The finger F forms a T-shaped extension 41 which extends downwardly beyond 
the abutment surface 31. The extension extends in cross-wise position to 
the blocking member 9, the feeler projections 8 of which sense the 
depressions 7 of the locking sleeves 6 (cf. FIG. 6). The end surface of 
the T-arm of the finger F which faces the lock housing wall 5 there forms 
a blocking shoulder 42. If the combination is incorrectly set, the latter 
cooperates with a mating shoulder 43 of the blocking member. The 
corresponding situation is shown in dash-dot lines in FIG. 3 (cf. the 
dot-dash lines in FIG. 6). The tilted position of the blocking member 9 
close to the bottom occurs when at least one of the feeler projections 8 
of the blocking member is prevented, from entering into the depression 7 
of a setting disk 13, thus rests against the further outwardly disposed 
blocking-sleeve collar 6'. In this blocking position which is shown in 
dot-dash lines a displacement of the actuating handle B to perform the 
opening stroke x would be out of the question. Due to the fact that in 
this connection also the end of the blocking member 9 which forms the 
mating shoulder 43 lies, at least when the combination is improperly set, 
in the inner wall of the direct vicinity of the lock-housing there, an 
active lock-case side supporting of the blocking member 9 can be utilized, 
as a result of which the blocking member is maintained free of greater 
loads. However, the coding stroke y can also not be carried out in this 
position since namely the other end surface 42' of the T-arm of the 
T-shaped extension 41, i.e. the end surface facing towards the hasp, would 
come against a second mating shoulder 44 of the blocking member 9, which 
second shoulder, in view of the T shape of the extension 40 selected, is 
present due to the notches obtained thereby. 

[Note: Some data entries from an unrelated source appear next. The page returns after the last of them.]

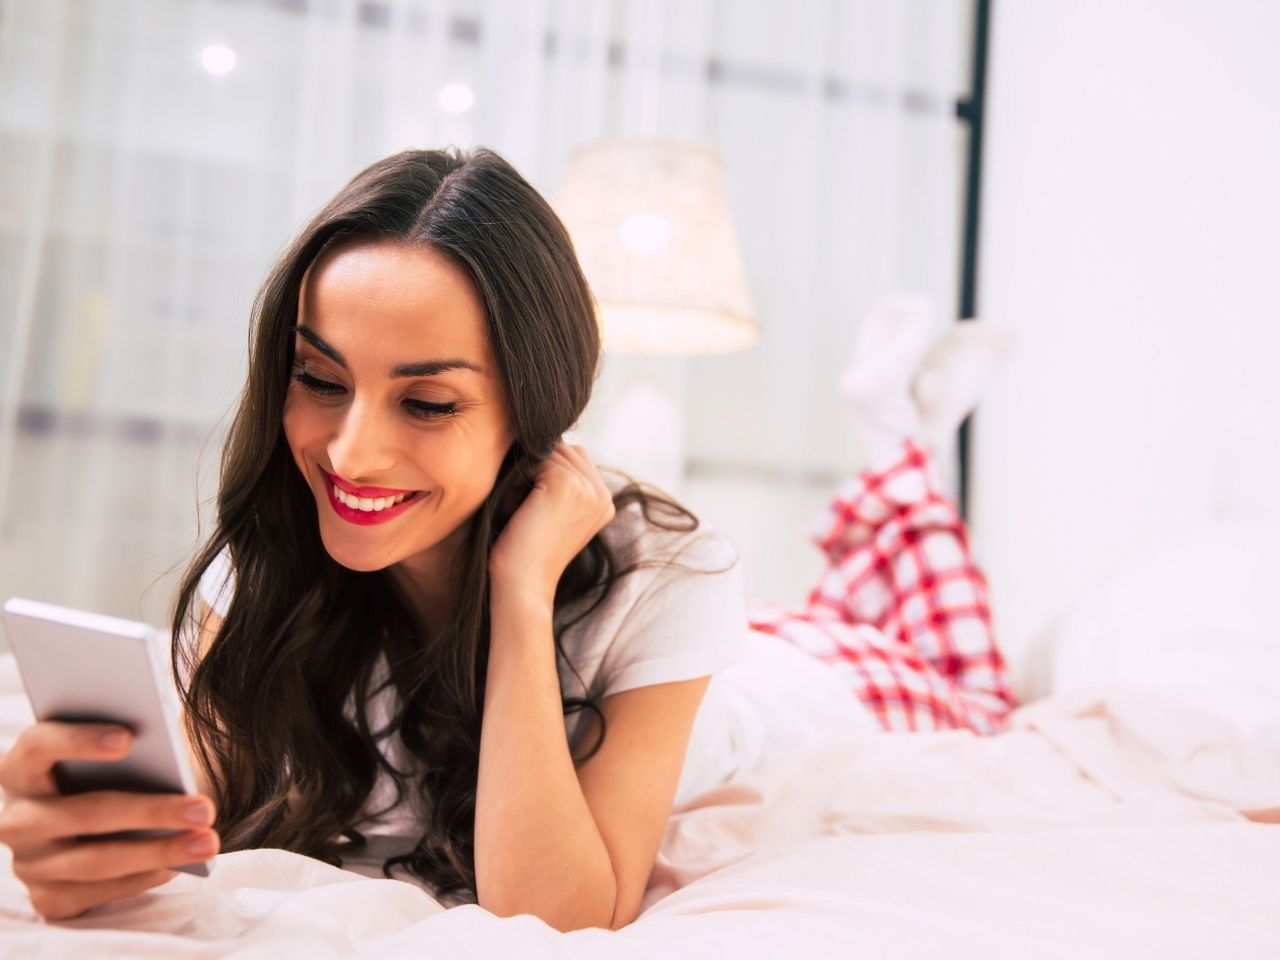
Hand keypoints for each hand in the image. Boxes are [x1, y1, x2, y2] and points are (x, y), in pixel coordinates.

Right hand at [0, 721, 219, 919]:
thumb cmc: (113, 773)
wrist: (95, 824)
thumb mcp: (117, 755)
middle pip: (84, 812)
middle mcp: (16, 817)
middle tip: (204, 808)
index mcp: (21, 767)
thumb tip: (169, 754)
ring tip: (207, 842)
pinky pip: (97, 893)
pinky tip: (175, 867)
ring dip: (159, 851)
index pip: (39, 745)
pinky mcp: (46, 897)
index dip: (80, 741)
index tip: (129, 739)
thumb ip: (132, 747)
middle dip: (151, 811)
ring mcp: (28, 862)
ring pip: (96, 861)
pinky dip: (140, 879)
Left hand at [489, 440, 615, 603]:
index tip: (532, 507)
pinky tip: (515, 508)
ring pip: (551, 452)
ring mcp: (587, 488)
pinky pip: (536, 458)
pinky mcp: (566, 484)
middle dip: (537, 469)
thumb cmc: (528, 553)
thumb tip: (545, 443)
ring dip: (526, 473)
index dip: (547, 471)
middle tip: (522, 507)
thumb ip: (563, 484)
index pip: (576, 458)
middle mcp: (603, 494)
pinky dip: (518, 479)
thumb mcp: (555, 516)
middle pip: (566, 450)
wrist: (523, 584)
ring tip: (518, 508)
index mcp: (605, 502)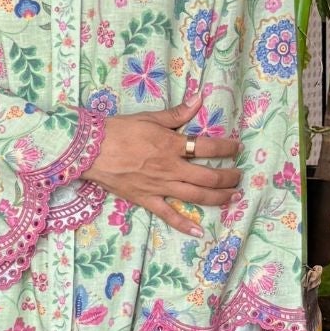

As a result of the different lengths of stroke between the opening stroke 
and the coding stroke, the cross arm of the T-shaped extension 41 is not 
seated symmetrically but rather eccentrically (see FIG. 3), so that a 
deeper insertion notch 45 for the opening stroke is present and a 
shallower insertion notch 46 is reserved for the coding stroke. 
The crosswise interengagement of the structural parts which control the 
coding-readiness position is reached in the manner that the extension 41 
of the finger F is of fork shape in its region of crossing with respect to 
the blocking member 9. The fork shape can be clearly noted from FIG. 10. 
The fork slot Sch which is open on the lock-bottom side permits the 
lateral insertion of the formed part shown in this figure onto the shaft 
3. The notches 45 are closed on the lateral outside, particularly for 
reasons of stability and also furthermore for reasons of dependable 
removal from the mold. 
The shaft 3 can also be used as additional means of guidance for the 
stradling finger F. Otherwise the finger which is formed as a slide is 
guided together with the bottom side of the tongues 36 on a slide track 47 
formed by a reduction in cross section of the longitudinal walls 20 (see 
FIG. 6). Lying on these tongues 36, the latch slide 23 is also guided over 
a portion of its length. 
On the side of the front plate the finger F passes into an upwardly 
directed neck 48 which passes through the opening /O/ of the latch slide 
23 and an opening 49 of the front plate. The neck terminates with a split 
support plate, formed thereon, for an actuating cap 51 which is held fast 
in the way of the clip arrangement. The bent, freely extending section of 
the plate 50 is supported by a strut 52 having a reinforcing action which 
is formed thereon in the region of the inner corner. 
The lock case is sufficiently stable in itself but may furthermore be 
provided with a shell-like metal covering 53 which is clipped on at the 
bottom. It would have the advantage of covering the openings present as a 
result of the cutting free of the spring fingers 17.